Joel FinkelsteinJoel Finkelstein, HMS professor of medicine at Massachusetts General Hospital, was named one of 14 leaders in endocrinology to receive the Endocrine Society’s 2017 Laureate Awards. The awards will be presented at the society’s annual meeting and expo in April.

Finkelstein will receive the Outstanding Clinical Investigator Award. This annual award honors an internationally recognized clinical investigator who has contributed significantly to understanding the pathogenesis and therapy of endocrine and metabolic diseases. Finkelstein, who is also associate director of Mass General’s Bone Density Center, has been one of the foremost researchers in male reproductive physiology and bone metabolism during the past 25 years.

His research has improved understanding of the complex relationship between gonadal steroids and bone health and has led to new approaches to therapy. Finkelstein’s latest research found that estrogen deficiency plays a major role in loss of libido and erectile function, increase in body fat, and loss of bone mineral density in hypogonadal men. These findings also have major implications for determining when hormone replacement may be appropriate in men.

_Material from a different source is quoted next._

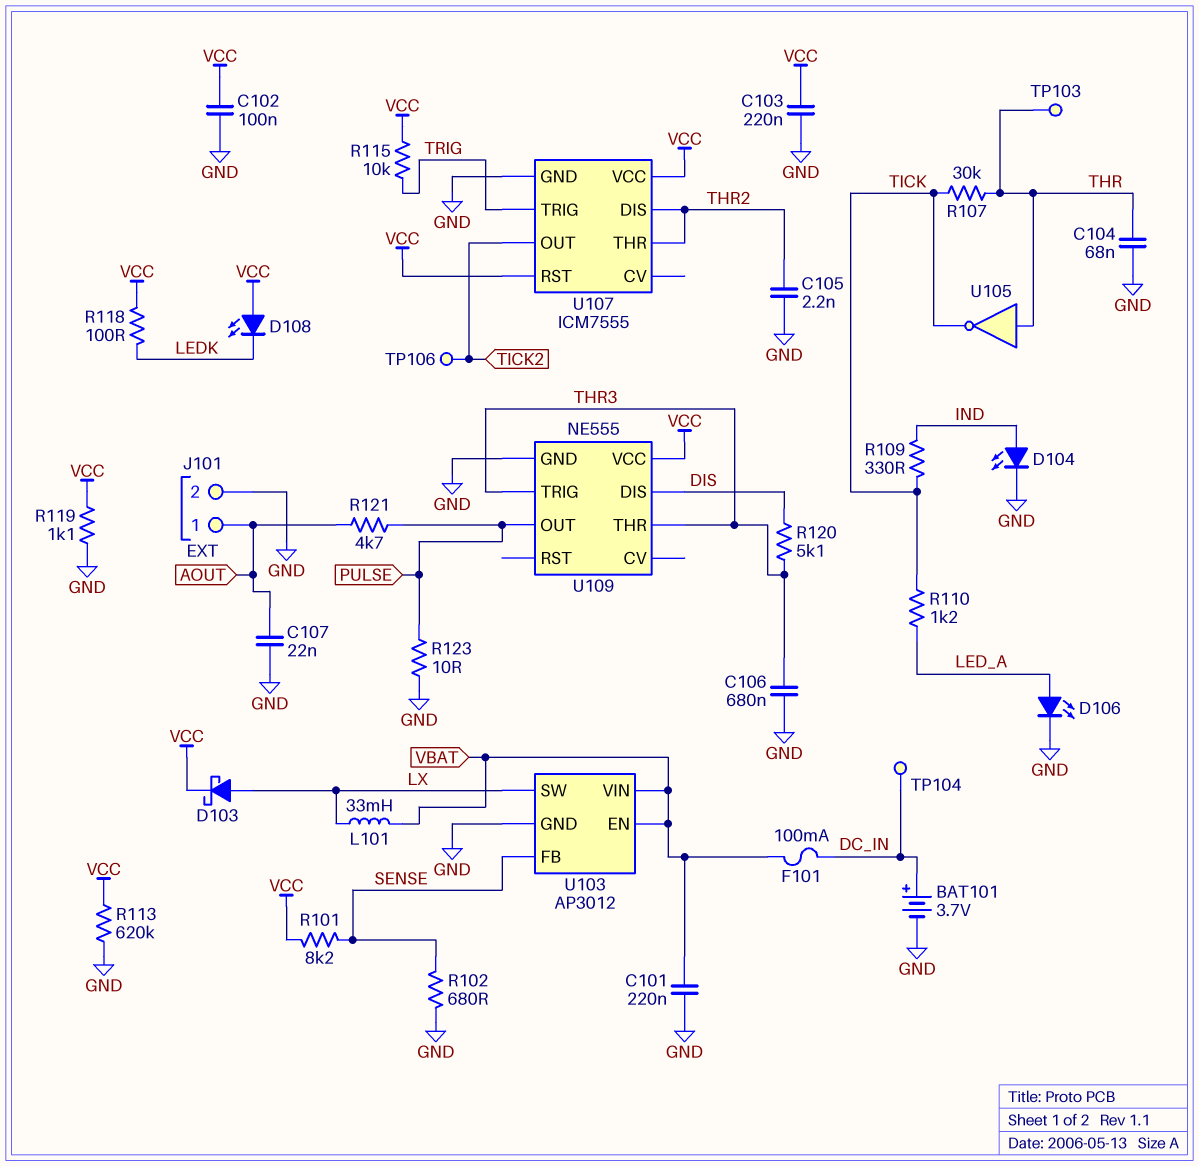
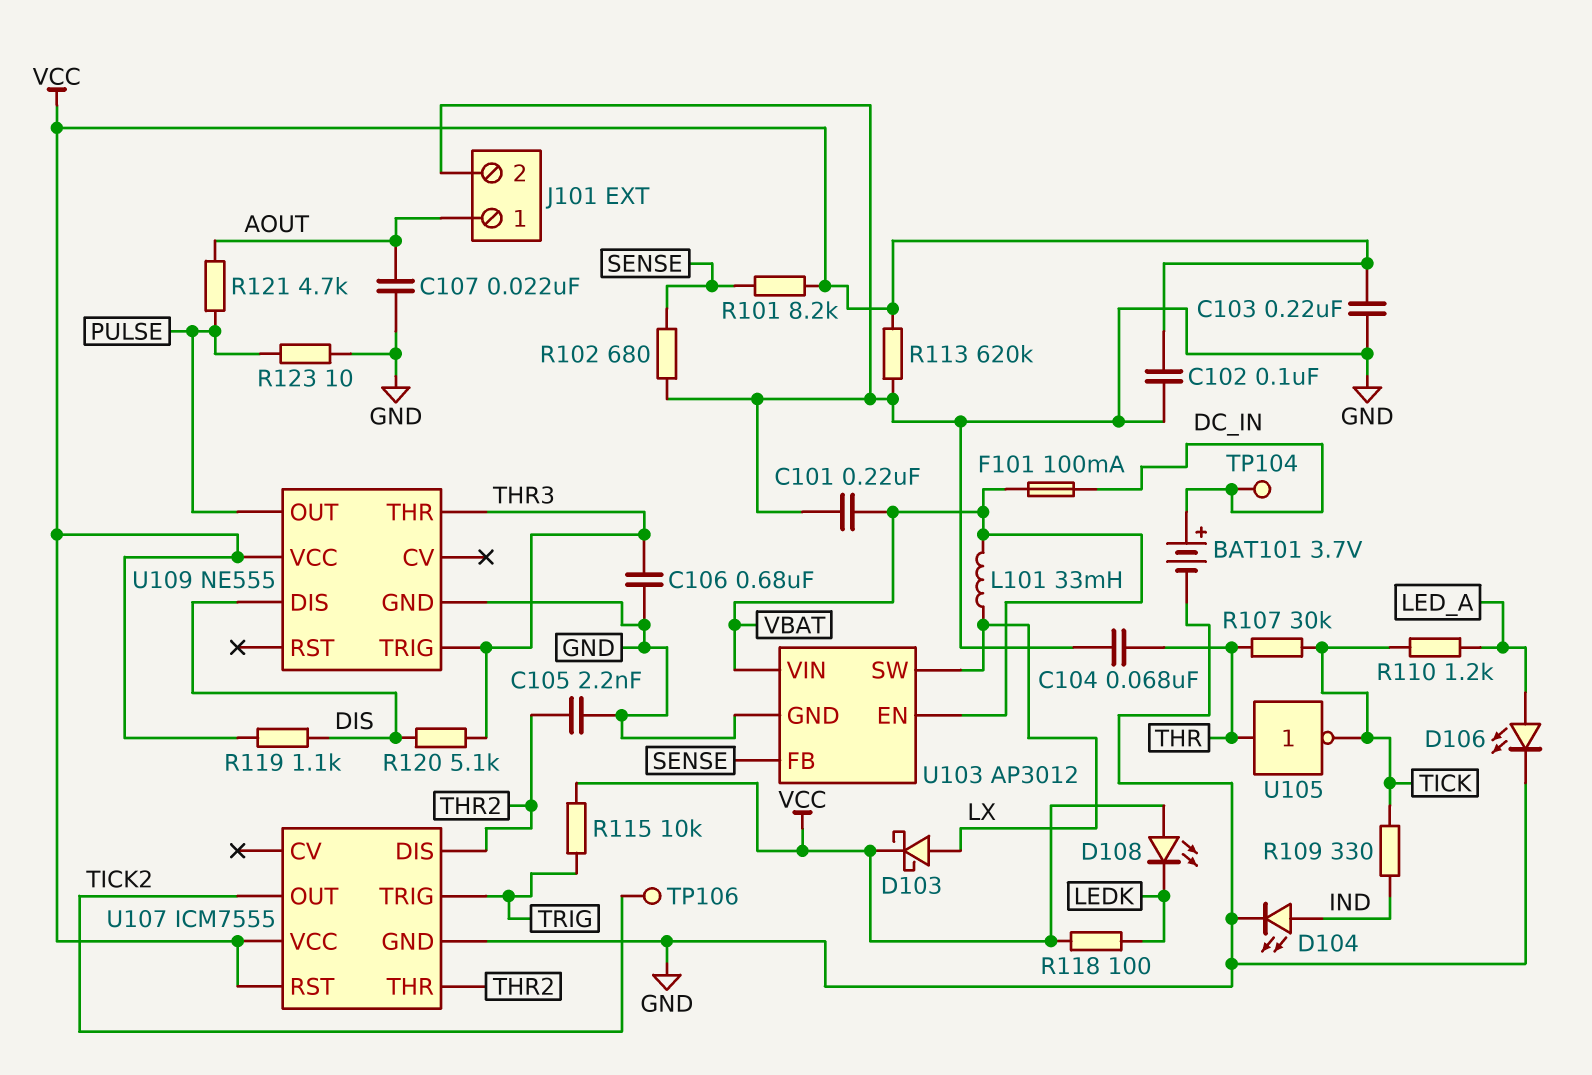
R119: 1.1k (GND, VCC) -> 1.1k (DIS, VCC)
TP103: test point (THR) -> none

Two HMS faculty members received 21st Century Science Initiative Awards in the program area Understanding Human Cognition from the James S. McDonnell Foundation, who were identified by their peers as likely to continue to make important theoretical or conceptual contributions advancing our understanding of how neurological function enables cognition and behavior.

The McDonnell Foundation’s 2016 21st Century Science Initiative Awards in Understanding Human Cognition from HMS are:

Jan Drugowitsch, assistant professor of neurobiology, who will receive $600,000 over 8 years to study the approximate computations underlying decisions based on perceptual evidence.

Brian Edlow, HMS assistant professor of neurology at Massachusetts General Hospital, will receive $600,000 over 8 years to study brainstem modulation of human consciousness.